## Work required
If a record holds a picture, drop the picture and repeat everything else word for word.

## Data in this exercise
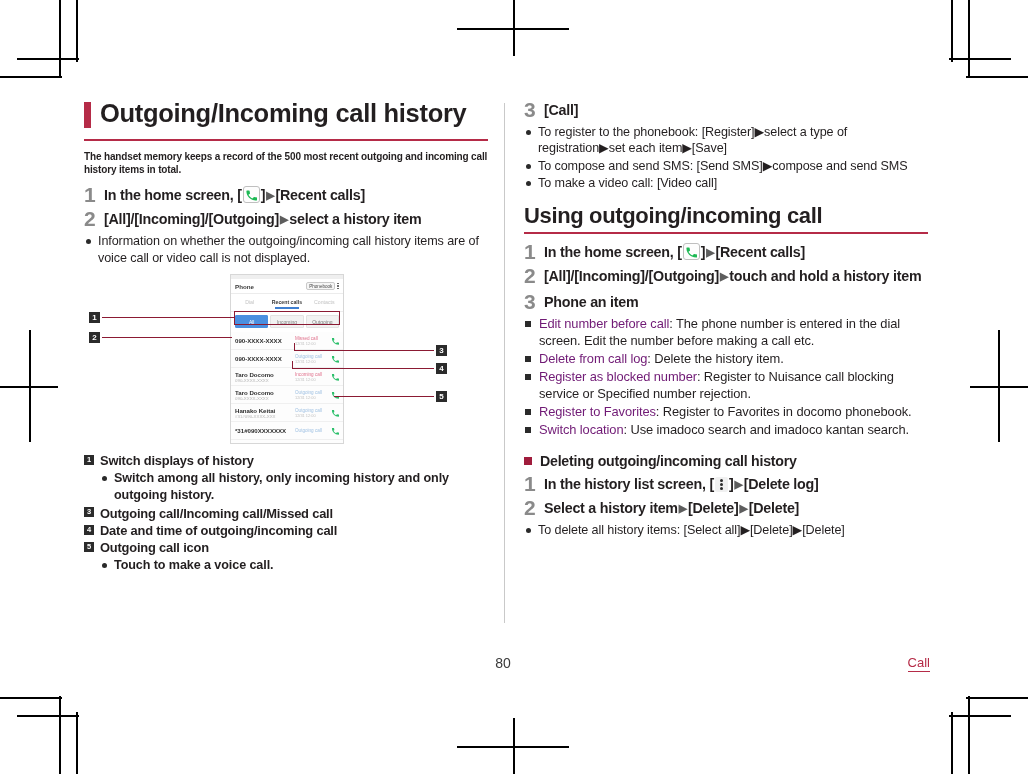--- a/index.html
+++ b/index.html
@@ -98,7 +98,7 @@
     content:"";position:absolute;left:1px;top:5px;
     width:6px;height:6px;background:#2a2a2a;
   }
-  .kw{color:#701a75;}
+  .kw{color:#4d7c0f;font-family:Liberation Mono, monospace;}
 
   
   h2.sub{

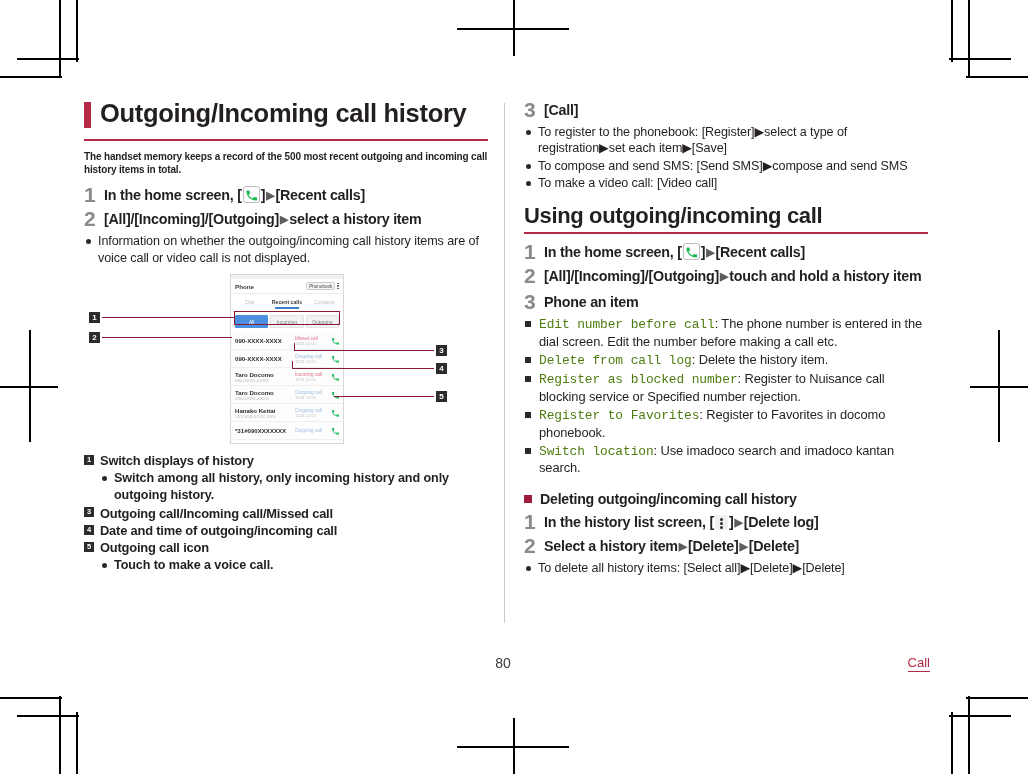--- a/index.html
+++ b/index.html
@@ -476,7 +476,7 @@
       <li><span class="kw">Delete from call log</span><span>: Delete the history item.</span></li>
       <li><span class="kw">Register as blocked number</span><span>: Register to Nuisance call blocking service or Specified number rejection.</span></li>
       <li><span class="kw">Register to Favorites</span><span>: Register to Favorites in docomo phonebook.</span></li>
-      <li><span class="kw">Switch location</span><span>: Use imadoco search and imadoco kantan search.</span></li>
+      <li><span class="kw">Missed location</span><span>: Use imadoco search and imadoco kantan search.</span></li>
     </ul>
 
     <div class="sqhead">Deleting outgoing/incoming call history</div>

## Problem solution
--- a/index.html
+++ b/index.html
@@ -98,7 +98,7 @@
     content:"";position:absolute;left:1px;top:5px;
     width:6px;height:6px;background:#2a2a2a;
   }
-  .kw{color:#701a75;}
+  .kw{color:#4d7c0f;font-family:Liberation Mono, monospace;}
 
   
   h2.sub{

--- a/index.html
+++ b/index.html
@@ -476,7 +476,7 @@
       <li><span class="kw">Delete from call log</span><span>: Delete the history item.</span></li>
       <li><span class="kw">Register as blocked number</span><span>: Register to Nuisance call blocking service or Specified number rejection.</span></li>
       <li><span class="kw">Register to Favorites</span><span>: Register to Favorites in docomo phonebook.</span></li>
-      <li><span class="kw">Switch location</span><span>: Use imadoco search and imadoco kantan search.</span></li>
+      <li><span class="kw">Missed location</span><span>: Use imadoco search and imadoco kantan search.</span></li>
     </ul>
 
     <div class="sqhead">Deleting outgoing/incoming call history</div>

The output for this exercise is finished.